### SUPPLIED INFORMATION
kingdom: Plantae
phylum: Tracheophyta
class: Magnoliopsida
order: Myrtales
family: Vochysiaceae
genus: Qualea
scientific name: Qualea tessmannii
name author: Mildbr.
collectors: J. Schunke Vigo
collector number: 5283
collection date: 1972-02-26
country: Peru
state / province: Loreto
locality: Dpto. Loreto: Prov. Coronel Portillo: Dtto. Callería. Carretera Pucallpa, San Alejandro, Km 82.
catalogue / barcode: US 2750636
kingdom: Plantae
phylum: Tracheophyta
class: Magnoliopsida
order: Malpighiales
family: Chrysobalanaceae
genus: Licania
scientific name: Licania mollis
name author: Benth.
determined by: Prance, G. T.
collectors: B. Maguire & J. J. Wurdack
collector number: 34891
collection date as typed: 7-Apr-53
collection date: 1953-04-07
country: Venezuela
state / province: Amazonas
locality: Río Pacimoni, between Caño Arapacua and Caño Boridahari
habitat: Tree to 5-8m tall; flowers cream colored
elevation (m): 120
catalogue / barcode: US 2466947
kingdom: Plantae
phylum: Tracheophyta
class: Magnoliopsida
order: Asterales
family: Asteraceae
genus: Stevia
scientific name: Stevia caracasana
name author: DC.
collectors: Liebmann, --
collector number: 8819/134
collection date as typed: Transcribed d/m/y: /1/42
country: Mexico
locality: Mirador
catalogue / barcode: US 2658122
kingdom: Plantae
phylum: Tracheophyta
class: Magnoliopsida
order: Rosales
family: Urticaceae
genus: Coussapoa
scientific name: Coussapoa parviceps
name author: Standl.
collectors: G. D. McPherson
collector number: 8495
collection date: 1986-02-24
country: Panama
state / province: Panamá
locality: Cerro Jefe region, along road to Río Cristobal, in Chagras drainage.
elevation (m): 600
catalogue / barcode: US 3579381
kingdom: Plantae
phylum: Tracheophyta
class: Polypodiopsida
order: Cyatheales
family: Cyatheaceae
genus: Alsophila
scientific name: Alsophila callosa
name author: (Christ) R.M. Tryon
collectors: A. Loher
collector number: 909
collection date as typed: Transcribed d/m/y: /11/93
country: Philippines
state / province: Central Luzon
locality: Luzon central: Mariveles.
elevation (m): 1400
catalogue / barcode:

### AIM
Update the lines above by replacing each occurrence of "name author" with "authority", leaving everything else unchanged.

### RESULT OF THE EXERCISE
kingdom: Plantae
phylum: Tracheophyta
class: Magnoliopsida
order: Myrtales
family: Vochysiaceae
genus: Qualea
scientific name: Qualea tessmannii
authority: Mildbr.
collectors: J. Schunke Vigo
collector number: 5283
collection date: 1972-02-26
country: Peru
state / province: Loreto
locality: Dpto. Loreto: Prov. Coronel Portillo: Dtto. Callería. Carretera Pucallpa, San Alejandro, Km 82.
catalogue / barcode: US 2750636
kingdom: Plantae
phylum: Tracheophyta
class: Magnoliopsida
order: Malpighiales
family: Chrysobalanaceae
genus: Licania
scientific name: Licania mollis
authority: Benth.
determined by: Prance, G. T.
collectors: B. Maguire & J. J. Wurdack
collector number: 34891
collection date as typed: 7-Apr-53
collection date: 1953-04-07
country: Venezuela
state / province: Amazonas
locality: Río Pacimoni, between Caño Arapacua and Caño Boridahari
habitat: Tree to 5-8m tall; flowers cream colored
elevation (m): 120
catalogue / barcode: US 2466947
kingdom: Plantae
phylum: Tracheophyta
class: Magnoliopsida
order: Asterales
family: Asteraceae
genus: Stevia
scientific name: Stevia caracasana
authority: DC.
collectors: Liebmann, --
collector number: 8819/134
collection date as typed: Transcribed d/m/y: /1/42
country: Mexico
locality: Mirador
catalogue / barcode: US 2658122
kingdom: Plantae
phylum: Tracheophyta
class: Magnoliopsida
order: Rosales
family: Urticaceae
genus: Coussapoa
scientific name: Coussapoa parviceps
authority: Standl.
collectors: G. D. McPherson
collector number: 8495
collection date: 1986-02-24
country: Panama
state / province: Panamá
locality: Cerro Jefe region, along road to Río Cristobal, in Chagras drainage.
elevation (m): 600
catalogue / barcode: US 3579381
kingdom: Plantae
phylum: Tracheophyta
class: Polypodiopsida
order: Cyatheales
family: Cyatheaceae
genus: Alsophila
scientific name: Alsophila callosa
authority: (Christ) R.M. Tryon
collectors: A. Loher
collector number: 909
collection date as typed: Transcribed d/m/y: /11/93
country: Philippines
state / province: Central Luzon
locality: Luzon central: Mariveles.
elevation (m): 1400
catalogue / barcode:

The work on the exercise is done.